ELIZABETHTOWN — The Board of Supervisors filed into their chambers at the Government Center on Tuesday, June 3 after leaving an 87-year-old man to wait on a hard wooden bench for nearly an hour before telling him that they were officially rejecting his winning bid for the former Frontier Town property in North Hudson.
The four remaining parcels, which George Moore offered $49,500 for at a competitive auction that was advertised for months, would have completed his empire.
After the announcement, the man’s lawyer ushered him outside.
George Moore sighed:
“Are we dead?” he asked his lawyer, Andrew Russell.
“They won this round,” said Russell. “But until the deed is signed, we’re not dead.”

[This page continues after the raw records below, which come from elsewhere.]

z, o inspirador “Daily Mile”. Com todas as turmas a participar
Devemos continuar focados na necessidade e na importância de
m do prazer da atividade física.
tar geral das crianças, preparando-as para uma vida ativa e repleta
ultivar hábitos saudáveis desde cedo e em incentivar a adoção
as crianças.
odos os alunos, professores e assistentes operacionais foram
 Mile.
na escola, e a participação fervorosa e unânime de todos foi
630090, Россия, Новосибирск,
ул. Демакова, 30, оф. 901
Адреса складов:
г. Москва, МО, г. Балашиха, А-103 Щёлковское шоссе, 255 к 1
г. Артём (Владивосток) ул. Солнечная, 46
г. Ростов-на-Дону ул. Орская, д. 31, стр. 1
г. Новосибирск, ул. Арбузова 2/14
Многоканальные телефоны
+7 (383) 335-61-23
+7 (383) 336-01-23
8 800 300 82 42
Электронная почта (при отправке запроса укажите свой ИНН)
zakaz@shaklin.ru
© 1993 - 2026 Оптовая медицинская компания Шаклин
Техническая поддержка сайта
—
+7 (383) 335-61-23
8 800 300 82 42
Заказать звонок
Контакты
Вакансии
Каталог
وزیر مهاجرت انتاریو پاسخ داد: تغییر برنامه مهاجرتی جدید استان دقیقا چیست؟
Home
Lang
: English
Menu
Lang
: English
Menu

While Essex County has argued that they had the right to reject any bids at the auction to sell off tax-delinquent properties on April 30 — they rejected Moore’s bid of $49,500 on the grounds that it did not meet the minimum reserve on taxes owed before voting to kick it over to North Hudson for $60,000 — Moore’s legal team is claiming that they were not informed of a minimum reserve, either verbally or in written materials.

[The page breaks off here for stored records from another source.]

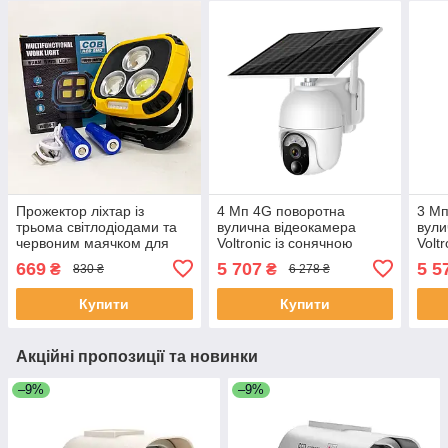
Прожектор ліхтар із
4 Мп 4G поворотна
3 Мп
трьома світлодіодами та
вулична відеокамера
вули
червоним маячком для
Voltronic із сонячною
Volt
кемпінгу ZP-76
панеллю та вбудованими
пане
669
5 707
5 5
₴
₴
830 ₴
6 278 ₴
(ЕКОБОКС)
АКБ 10400mA UBox
АКБ
IPPTZ16425 2.8 mm
IPP
Купити
Купити
ЕКОБОКС
ЕКО
Акційні пропозиції та новинки
–9%
–9%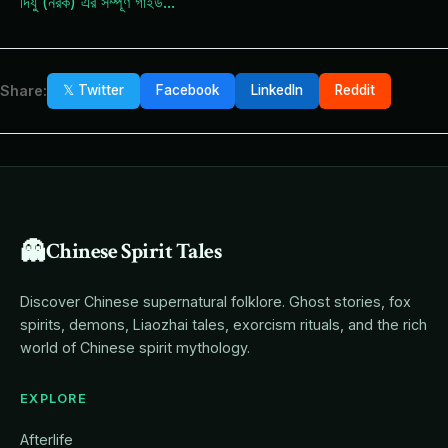
দিযু (নরক) এর সম্পূর্ণ গাইড
...
Share:
𝕏 Twitter
Facebook
LinkedIn
Reddit
👻
Chinese Spirit Tales
Discover Chinese supernatural folklore. Ghost stories, fox
spirits, demons, Liaozhai tales, exorcism rituals, and the rich
world of Chinese spirit mythology.
EXPLORE
Afterlife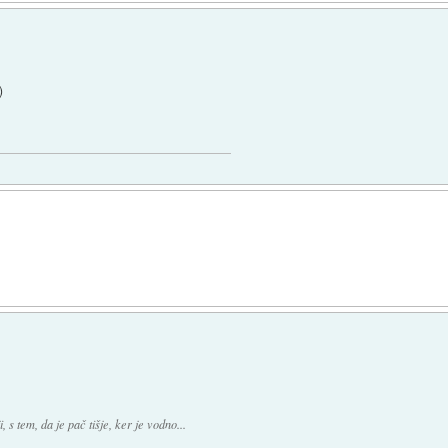
)
 s tem, da je pač tišje, ker je vodno...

The Valley News reviewed the legal materials provided by the firm that brokered the auction and did not see any indication of a reserve.
George Moore later upped his bid to $65,000, $5,000 more than North Hudson’s bid, but supervisors still voted June 3 to accept the bid made by North Hudson Supervisor Ronald Moore on behalf of his town.
“It’s just wrong,” said Moriah Supervisor Tom Scozzafava, who voted against the handover. “The bottom line is that you better have good reason why you reject the bid. This wasn’t a good reason.”
Ronald Moore (no relation to George) told county officials that his town’s economy was crippled by the large amounts of state-owned land that prohibited economic development. The parcels, he said, would act as a much-needed lifeline.